Results show that MeanFlow‑TSE consistently outperforms prior generative baselines—including DiffSep+SV, DDTSE, DiffTSE, FlowTSE, and AD‑FlowTSE—across all objective and perceptual metrics. On the clean test set, it achieves a PESQ of 3.26 and an SI‑SDR of 18.80 dB, improving over AD‑FlowTSE by 0.37 PESQ points and 1.31 dB SI‑SDR. On the noisy set, it reaches 2.21 PESQ and 12.85 dB SI‑SDR, the best reported among one‑step methods. A detailed NFE analysis confirms that performance peaks at NFE = 1; additional Euler steps provide no benefit and can slightly degrade quality, confirming that the learned mean‑flow accurately captures the full transport.

Computationally, MeanFlow‑TSE requires only a single Euler step, resulting in a real‑time factor (RTF) of ≈ 0.018 and a GPU memory footprint of ~1.5 GB (≈ 359 M parameters). This places it well within the constraints of real‑time applications such as hearing aids, live teleconferencing, and voice‑controlled assistants.

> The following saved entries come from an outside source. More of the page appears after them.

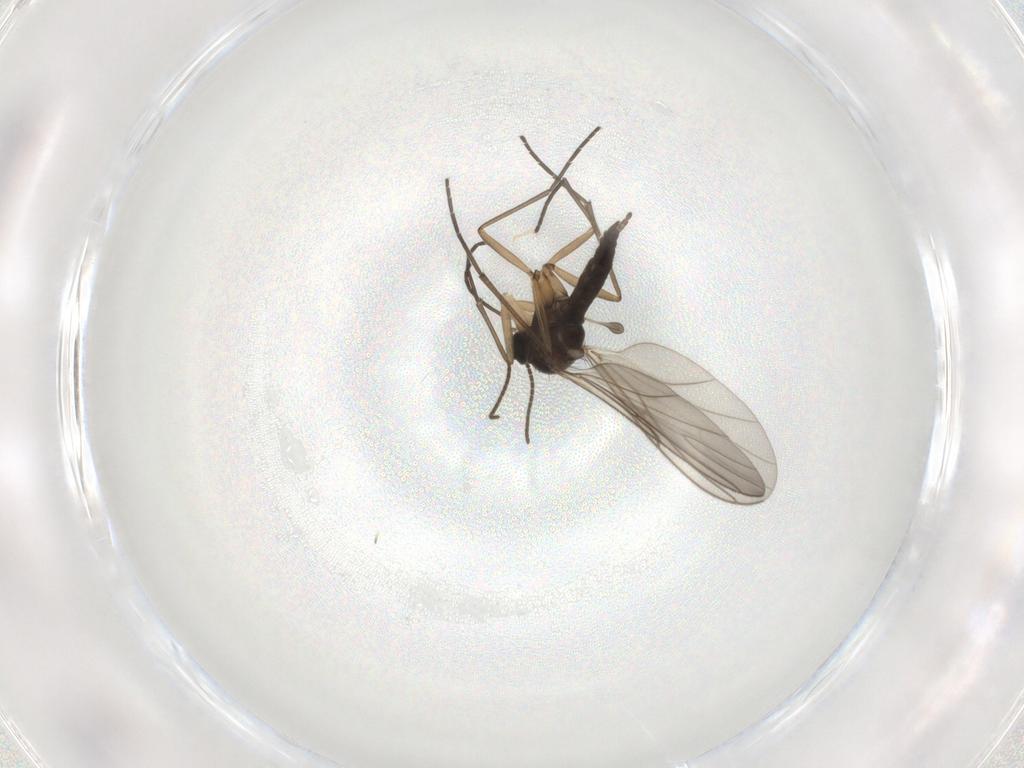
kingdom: Animalia
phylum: Arthropoda
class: Insecta
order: Diptera
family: Sciaridae
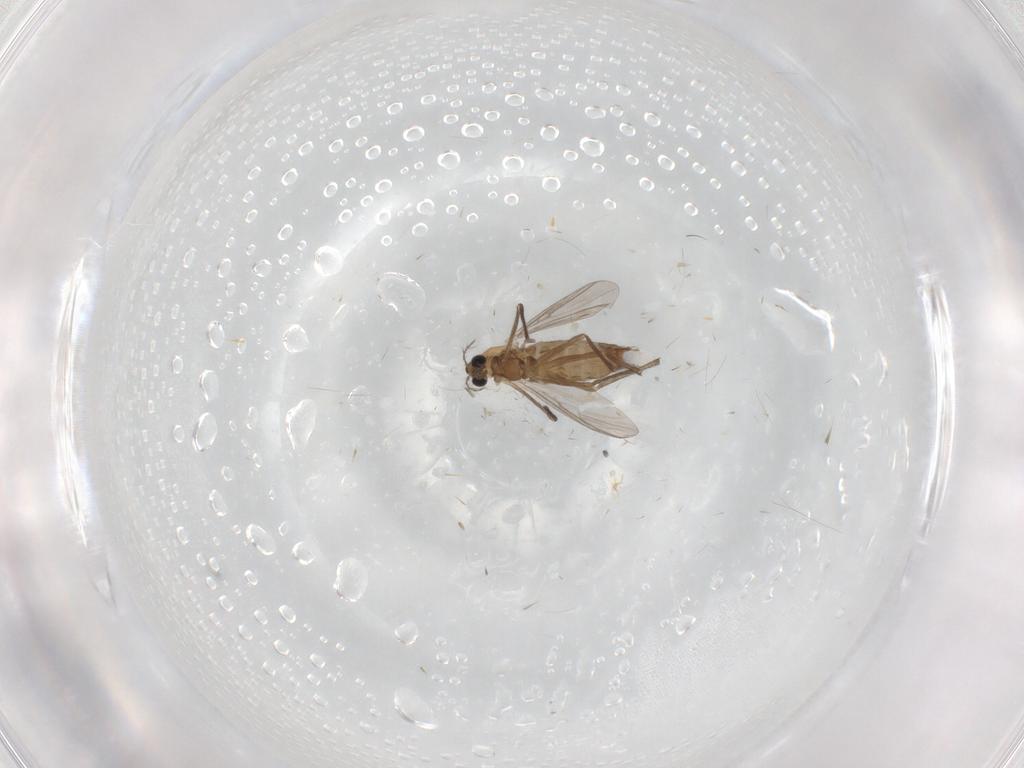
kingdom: Animalia
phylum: Arthropoda
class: Insecta
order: Diptera
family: Chironomidae
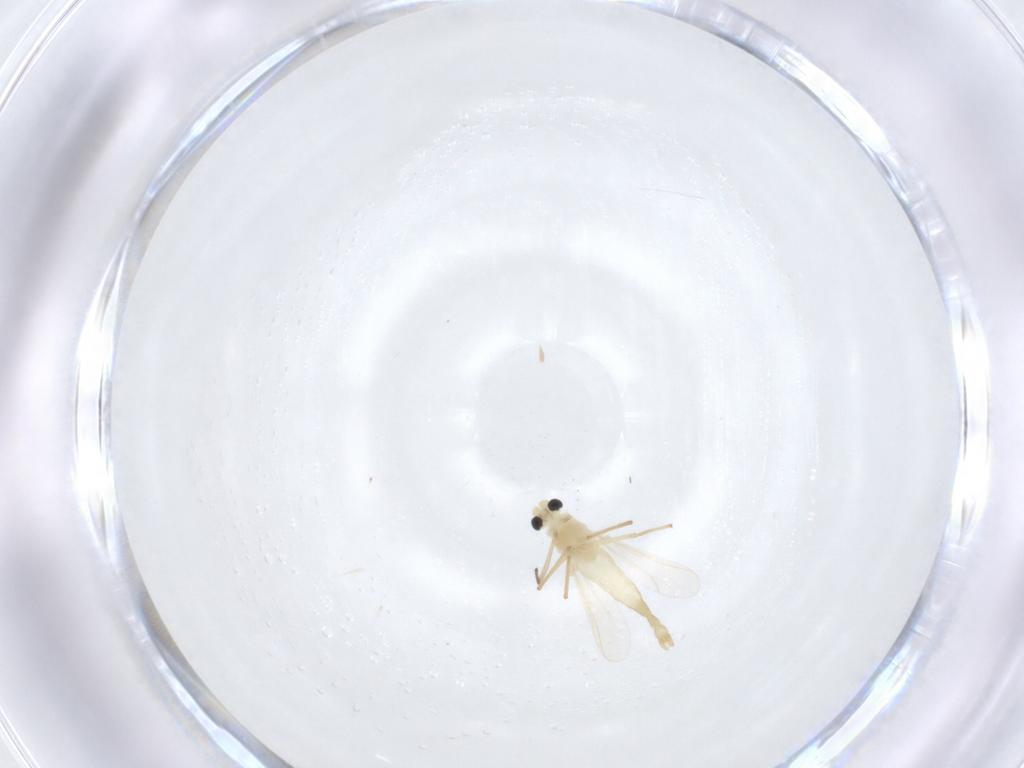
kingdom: Animalia
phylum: Arthropoda
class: Insecta
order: Diptera
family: Chironomidae
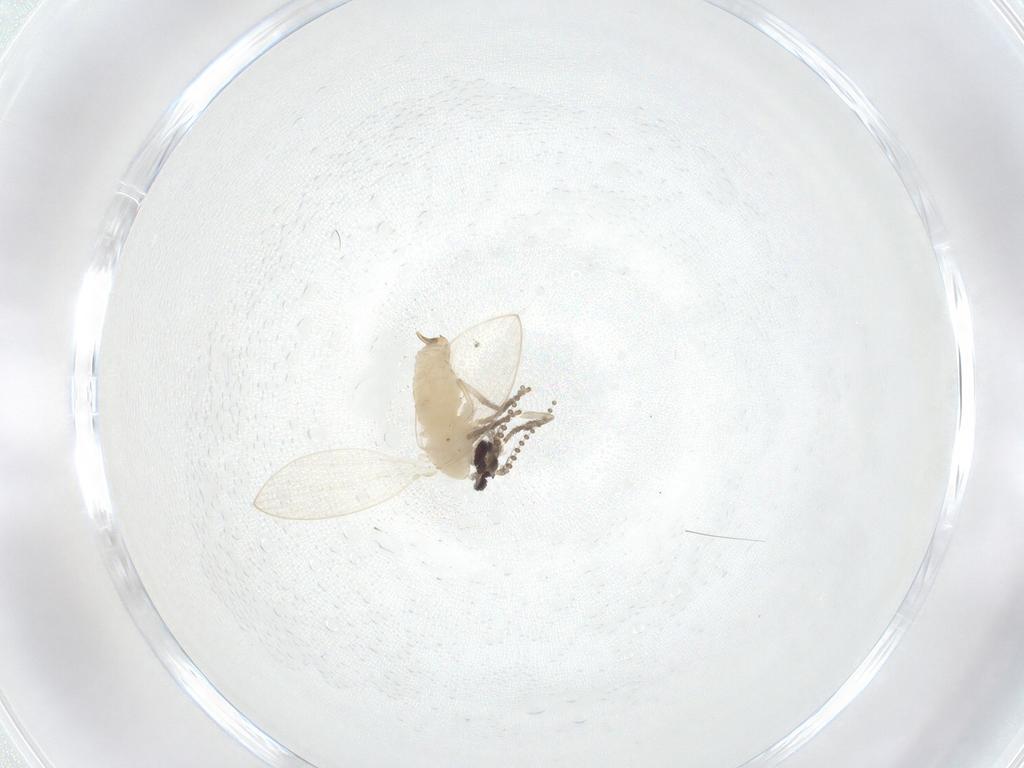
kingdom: Animalia
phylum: Arthropoda
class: Insecta
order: Diptera
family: Psychodidae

In summary, MeanFlow‑TSE demonstrates that mean‑flow objectives, combined with an α‑curriculum and adaptive weighting, enable high‑fidelity, one‑step target speaker extraction. The approach bridges the gap between the high quality of multi‑step generative models and the low latency required for practical deployment, and it opens avenues for applying mean‑flow‑based one‑step generation to other audio restoration tasks.